Charges were brought against Horacio Santorsola after an animal-rights group secretly videotaped workers at the auction house beating, throwing and neglecting injured, lame or sick animals. Matt Rice, director of investigations for Mercy for Animals, said this case graphically illustrates the cruel, inhumane and often illegal abuses of farm animals.

"This conviction should serve as a warning to auctions across the state and the country that animal abuse will not be tolerated," he said.

Santorsola had argued the state law didn't apply to his facility because federal regulations allow injured or sick livestock to be sold and slaughtered if they pass an extra inspection.

When his group Mercy for Animals went undercover at Ontario Livestock Sales, Rice said, it shot hidden video that showed animals that were too sick or injured to even walk "being left to slowly suffer and die, without food, water, veterinary care, being kicked, pushed and dragged into transport trucks, and sold and slaughtered for human consumption - all in clear violation of California law."

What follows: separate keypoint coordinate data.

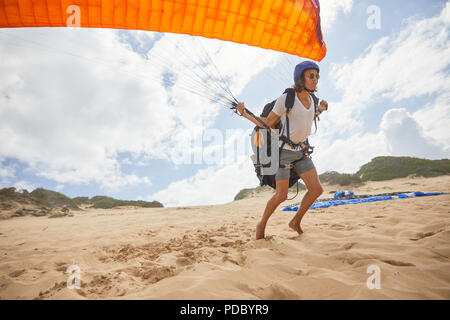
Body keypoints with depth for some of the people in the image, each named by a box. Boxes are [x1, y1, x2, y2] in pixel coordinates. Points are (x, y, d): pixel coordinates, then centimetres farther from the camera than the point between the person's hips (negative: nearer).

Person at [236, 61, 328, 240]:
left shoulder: (310, 99, 5)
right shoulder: (286, 99, -15)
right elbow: (267, 123, -8)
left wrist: (319, 110, 17)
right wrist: (244, 114, -17)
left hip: (301, 151, 7)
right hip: (283, 150, -7)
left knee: (316, 189, -2)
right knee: (281, 196, -4)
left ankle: (296, 222, 17)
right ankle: (262, 225, 20)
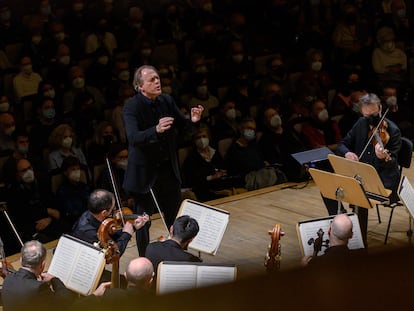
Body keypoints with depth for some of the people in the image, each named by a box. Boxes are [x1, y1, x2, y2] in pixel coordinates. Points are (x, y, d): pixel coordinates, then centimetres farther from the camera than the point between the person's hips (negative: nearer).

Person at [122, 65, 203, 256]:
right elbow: (133, 138, -31)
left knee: (175, 216, 15)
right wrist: (156, 130, -48)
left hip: (168, 167, 5)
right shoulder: (132, 107, -18)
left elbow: (182, 126, 9)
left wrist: (193, 120, -14)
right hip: (144, 170, -5)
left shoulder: (167, 101, -1)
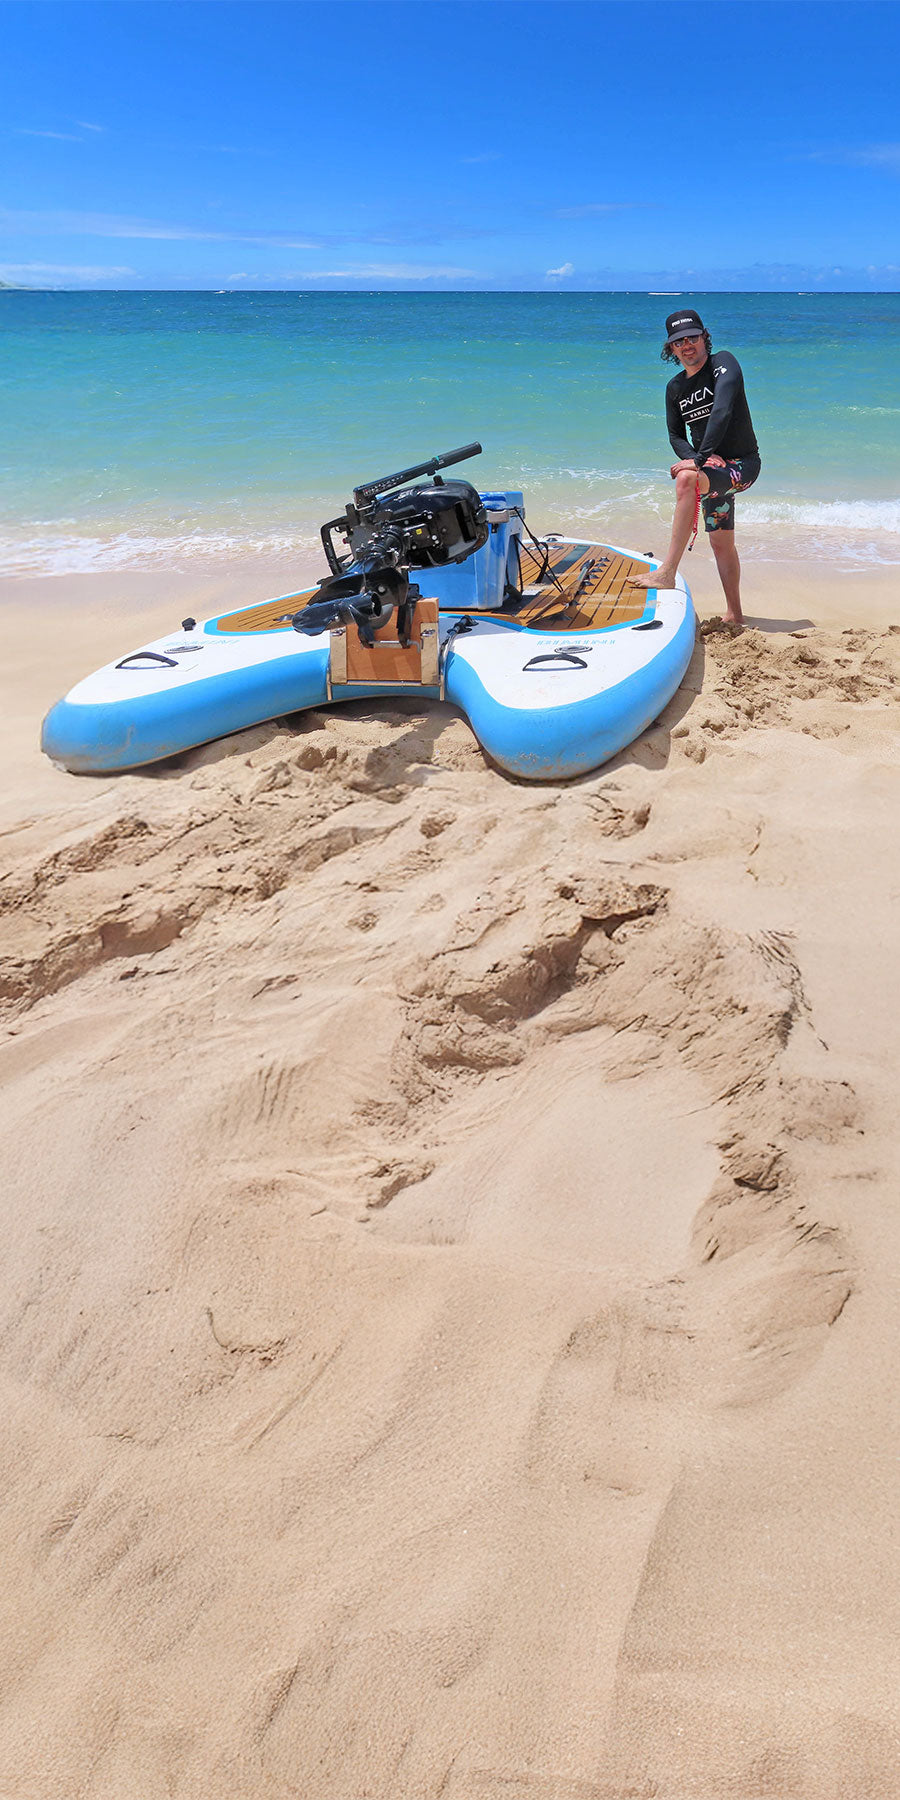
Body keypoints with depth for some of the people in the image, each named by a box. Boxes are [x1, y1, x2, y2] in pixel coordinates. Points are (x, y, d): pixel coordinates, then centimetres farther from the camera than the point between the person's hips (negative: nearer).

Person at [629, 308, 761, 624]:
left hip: (742, 465, -8)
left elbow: (722, 412, -27)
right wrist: (694, 458, -11)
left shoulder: (723, 362, -11)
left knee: (686, 478, -34)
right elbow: (676, 435, 12)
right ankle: (734, 615, 24)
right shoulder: (675, 387, 8)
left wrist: (699, 459, -35)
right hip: (714, 467, 8)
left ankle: (667, 572, -40)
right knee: (721, 543, 12)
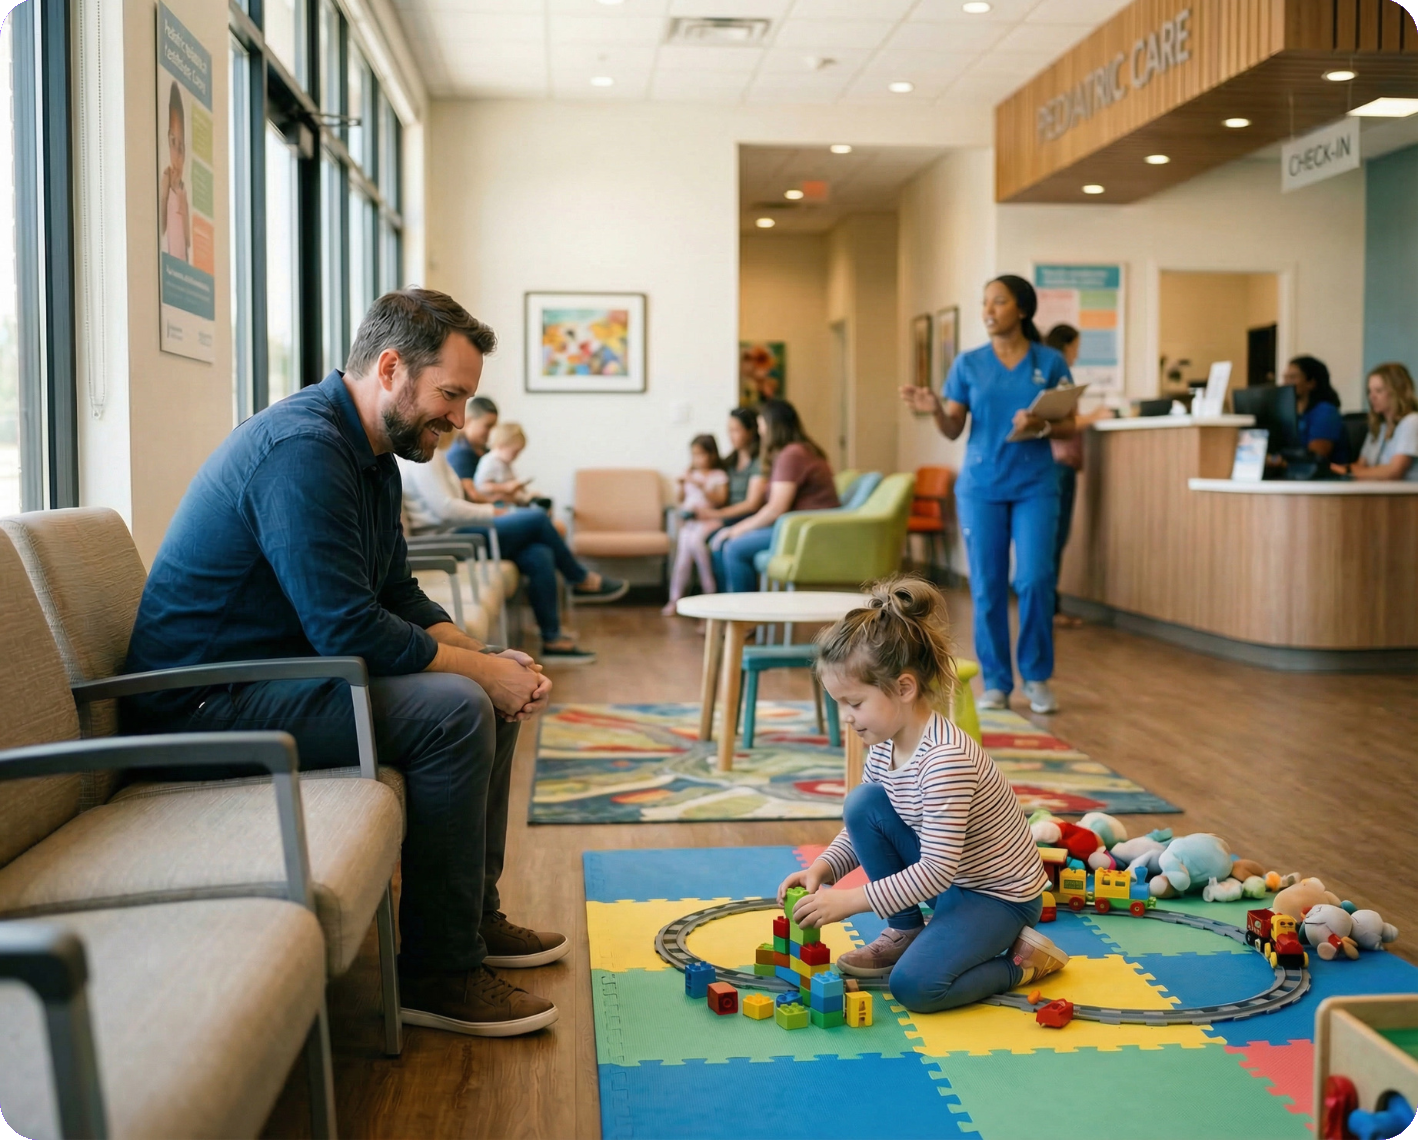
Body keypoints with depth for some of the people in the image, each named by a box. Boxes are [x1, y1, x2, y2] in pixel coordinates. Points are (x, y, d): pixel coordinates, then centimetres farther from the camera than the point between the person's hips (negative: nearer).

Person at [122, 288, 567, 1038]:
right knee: (453, 709, -24)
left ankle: (475, 915, 21)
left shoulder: (371, 456, 11)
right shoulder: (301, 449, -23)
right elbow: (349, 630, -28)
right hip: (205, 708, -11)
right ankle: (438, 974, -13)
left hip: (287, 671, 11)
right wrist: (480, 667, -17)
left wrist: (488, 656, -1)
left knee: (496, 691, 10)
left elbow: (398, 596, 15)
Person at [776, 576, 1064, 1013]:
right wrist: (820, 869, -12)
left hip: (1000, 896, -8)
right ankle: (904, 931, 6)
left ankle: (1022, 959, 0)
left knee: (915, 985, -28)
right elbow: (858, 831, 8)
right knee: (862, 804, -9)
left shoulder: (945, 759, -32)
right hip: (943, 876, 9)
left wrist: (850, 901, -30)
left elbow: (937, 870, -32)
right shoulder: (884, 746, -4)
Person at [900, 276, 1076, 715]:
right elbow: (954, 430, 4)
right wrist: (935, 409, -17)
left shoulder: (1051, 362, 2)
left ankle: (1037, 677, 8)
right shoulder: (968, 364, 5)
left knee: (1035, 579, -9)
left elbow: (1070, 427, 3)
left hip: (1035, 485, -1)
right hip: (981, 485, 1)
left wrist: (1041, 427, -17)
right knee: (987, 586, 1)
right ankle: (996, 682, 12)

Rice said they've done dozens of similar undercover investigations across the country that document conditions that would shock and horrify most Americans, "leading us to believe that animal abuse runs rampant in the animal agriculture industry, and showing that we need stronger laws to protect these animals from needless cruelty and violence."

Santorsola faces two years of probation and must pay a $1,000 fine to the Inland Valley Humane Society. Rice called it a slap on the wrist that proves stronger laws and harsher sentences are needed.

The video can be viewed at MercyForAnimals.org.